- Task details
Scan the records below. List lines holding "Specialpedagogisk".

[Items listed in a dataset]
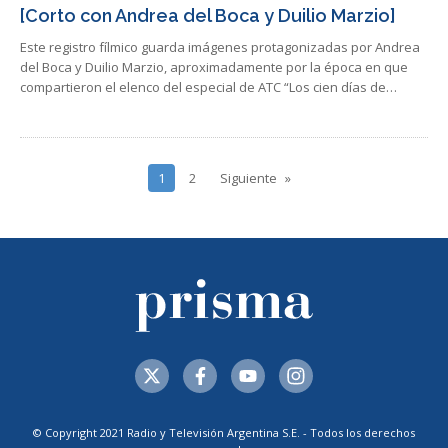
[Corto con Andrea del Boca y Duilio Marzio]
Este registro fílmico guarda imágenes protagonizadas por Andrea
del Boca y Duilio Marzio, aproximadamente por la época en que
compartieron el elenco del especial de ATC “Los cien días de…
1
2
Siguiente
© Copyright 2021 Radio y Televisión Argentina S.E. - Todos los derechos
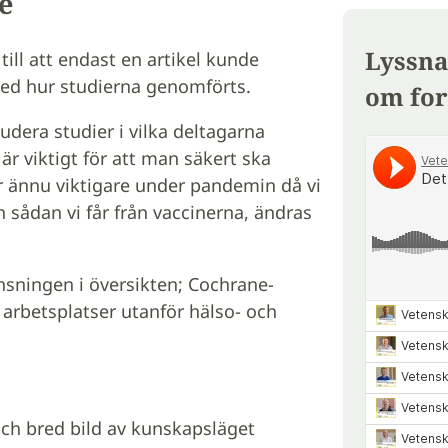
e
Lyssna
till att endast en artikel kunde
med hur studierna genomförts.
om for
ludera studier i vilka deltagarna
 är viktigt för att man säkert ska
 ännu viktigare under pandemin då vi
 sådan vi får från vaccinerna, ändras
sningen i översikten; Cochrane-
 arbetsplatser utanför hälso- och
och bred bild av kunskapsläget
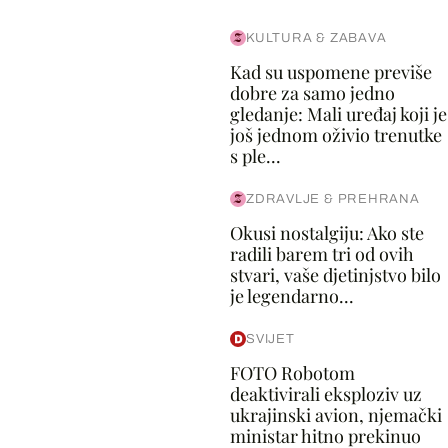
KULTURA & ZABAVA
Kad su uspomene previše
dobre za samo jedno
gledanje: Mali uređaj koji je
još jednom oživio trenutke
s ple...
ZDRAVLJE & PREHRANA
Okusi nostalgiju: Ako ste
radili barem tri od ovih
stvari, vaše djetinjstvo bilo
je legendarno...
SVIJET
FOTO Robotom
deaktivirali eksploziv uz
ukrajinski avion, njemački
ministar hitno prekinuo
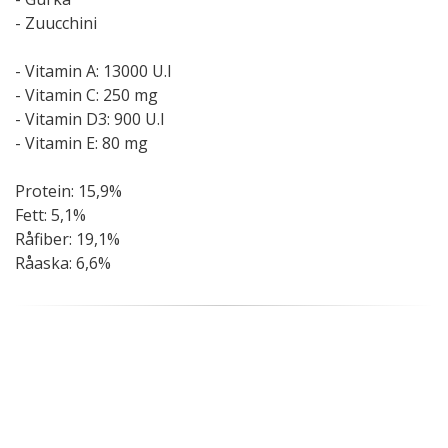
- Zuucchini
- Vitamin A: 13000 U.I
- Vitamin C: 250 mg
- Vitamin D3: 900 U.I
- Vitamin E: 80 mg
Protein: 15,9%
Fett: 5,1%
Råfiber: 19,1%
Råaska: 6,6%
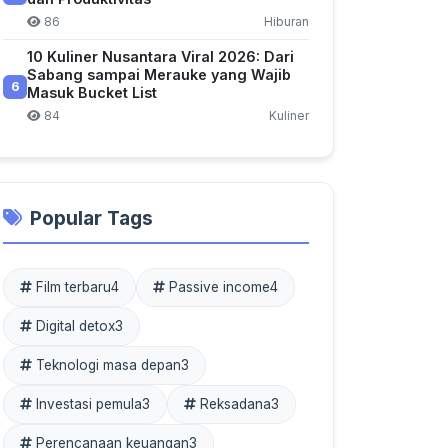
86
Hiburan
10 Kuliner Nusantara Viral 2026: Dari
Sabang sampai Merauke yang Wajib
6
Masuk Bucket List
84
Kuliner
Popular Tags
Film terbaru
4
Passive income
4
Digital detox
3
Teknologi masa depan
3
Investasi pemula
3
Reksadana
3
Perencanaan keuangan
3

==

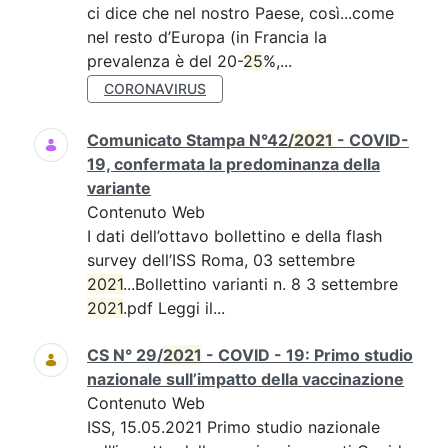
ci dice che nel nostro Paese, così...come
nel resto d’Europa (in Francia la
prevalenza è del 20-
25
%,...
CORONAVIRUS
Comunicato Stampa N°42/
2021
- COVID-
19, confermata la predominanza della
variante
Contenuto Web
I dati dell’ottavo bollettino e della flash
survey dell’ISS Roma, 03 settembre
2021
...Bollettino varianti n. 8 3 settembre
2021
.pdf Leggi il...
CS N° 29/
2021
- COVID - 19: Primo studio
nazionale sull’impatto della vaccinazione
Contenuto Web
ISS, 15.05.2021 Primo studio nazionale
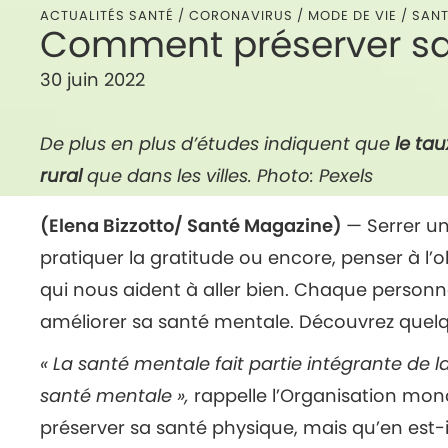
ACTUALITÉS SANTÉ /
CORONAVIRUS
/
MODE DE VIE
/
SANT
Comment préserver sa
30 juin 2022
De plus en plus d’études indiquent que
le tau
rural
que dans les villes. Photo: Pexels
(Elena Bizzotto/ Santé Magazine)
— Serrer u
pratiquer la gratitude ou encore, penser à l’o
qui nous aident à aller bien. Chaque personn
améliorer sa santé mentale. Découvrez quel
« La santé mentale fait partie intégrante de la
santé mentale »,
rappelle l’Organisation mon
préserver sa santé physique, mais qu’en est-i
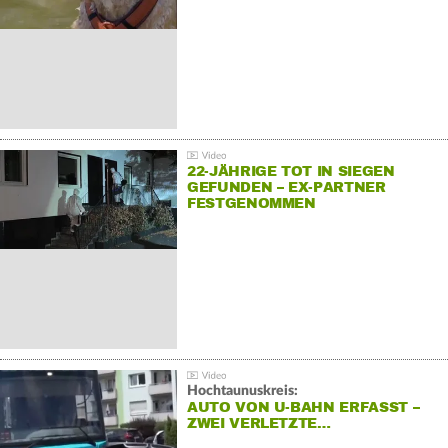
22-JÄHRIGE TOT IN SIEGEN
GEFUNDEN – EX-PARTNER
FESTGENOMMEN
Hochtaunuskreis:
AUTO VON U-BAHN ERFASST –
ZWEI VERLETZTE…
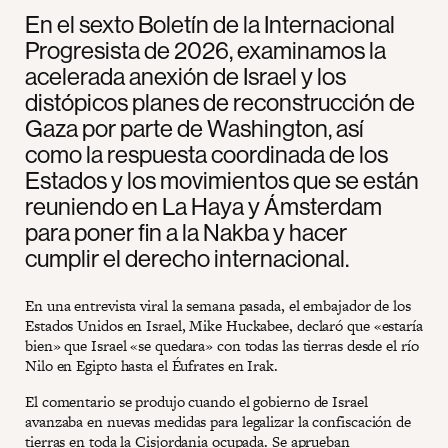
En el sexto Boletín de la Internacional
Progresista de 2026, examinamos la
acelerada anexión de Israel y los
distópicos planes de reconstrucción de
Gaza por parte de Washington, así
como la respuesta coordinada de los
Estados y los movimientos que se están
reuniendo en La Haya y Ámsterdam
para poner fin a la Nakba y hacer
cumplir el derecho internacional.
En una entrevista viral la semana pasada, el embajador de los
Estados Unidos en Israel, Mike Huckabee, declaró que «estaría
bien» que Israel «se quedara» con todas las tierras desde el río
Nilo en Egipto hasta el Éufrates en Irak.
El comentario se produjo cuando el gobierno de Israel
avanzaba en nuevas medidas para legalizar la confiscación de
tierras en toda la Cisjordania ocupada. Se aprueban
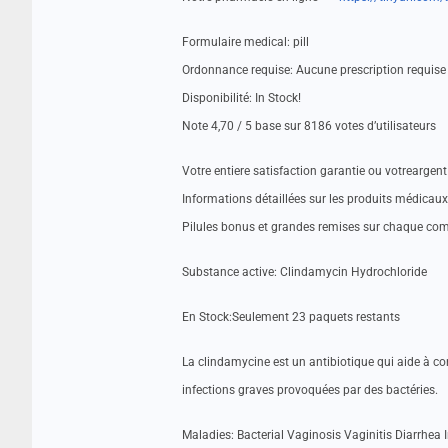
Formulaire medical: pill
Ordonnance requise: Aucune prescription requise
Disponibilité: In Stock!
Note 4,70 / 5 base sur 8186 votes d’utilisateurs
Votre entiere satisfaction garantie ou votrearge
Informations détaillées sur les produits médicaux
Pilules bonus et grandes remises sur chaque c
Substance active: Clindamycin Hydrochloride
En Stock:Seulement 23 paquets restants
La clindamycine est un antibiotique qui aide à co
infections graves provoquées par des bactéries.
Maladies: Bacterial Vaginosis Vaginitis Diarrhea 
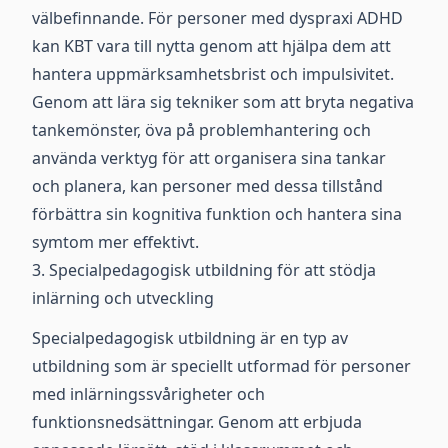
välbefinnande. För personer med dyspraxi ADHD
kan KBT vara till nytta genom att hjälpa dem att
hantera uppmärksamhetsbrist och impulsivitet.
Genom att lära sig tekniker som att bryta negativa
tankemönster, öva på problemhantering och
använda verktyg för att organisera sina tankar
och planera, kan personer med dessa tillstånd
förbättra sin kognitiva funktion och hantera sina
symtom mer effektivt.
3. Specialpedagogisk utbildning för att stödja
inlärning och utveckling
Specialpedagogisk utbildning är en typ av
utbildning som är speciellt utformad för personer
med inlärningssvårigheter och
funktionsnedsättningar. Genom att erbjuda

---

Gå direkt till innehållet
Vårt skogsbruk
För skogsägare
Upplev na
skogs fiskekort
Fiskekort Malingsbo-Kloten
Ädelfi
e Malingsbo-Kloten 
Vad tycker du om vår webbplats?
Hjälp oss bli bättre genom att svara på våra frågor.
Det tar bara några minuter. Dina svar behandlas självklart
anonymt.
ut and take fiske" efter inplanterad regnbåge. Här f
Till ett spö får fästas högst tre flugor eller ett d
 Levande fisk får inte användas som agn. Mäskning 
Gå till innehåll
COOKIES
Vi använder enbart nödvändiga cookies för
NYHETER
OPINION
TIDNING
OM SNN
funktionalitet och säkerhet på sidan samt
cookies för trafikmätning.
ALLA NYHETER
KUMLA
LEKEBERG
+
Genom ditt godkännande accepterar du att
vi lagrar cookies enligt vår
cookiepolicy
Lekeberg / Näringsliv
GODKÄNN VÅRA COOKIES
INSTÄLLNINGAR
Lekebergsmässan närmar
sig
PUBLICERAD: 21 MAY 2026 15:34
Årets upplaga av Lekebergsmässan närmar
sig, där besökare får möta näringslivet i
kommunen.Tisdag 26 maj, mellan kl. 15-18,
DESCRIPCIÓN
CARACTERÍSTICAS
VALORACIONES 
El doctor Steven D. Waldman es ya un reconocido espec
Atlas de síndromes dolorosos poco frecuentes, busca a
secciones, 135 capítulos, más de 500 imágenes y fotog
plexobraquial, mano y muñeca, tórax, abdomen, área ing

- Exercise solution
3. Specialpedagogisk utbildning för att stödja
Specialpedagogisk utbildning är en typ av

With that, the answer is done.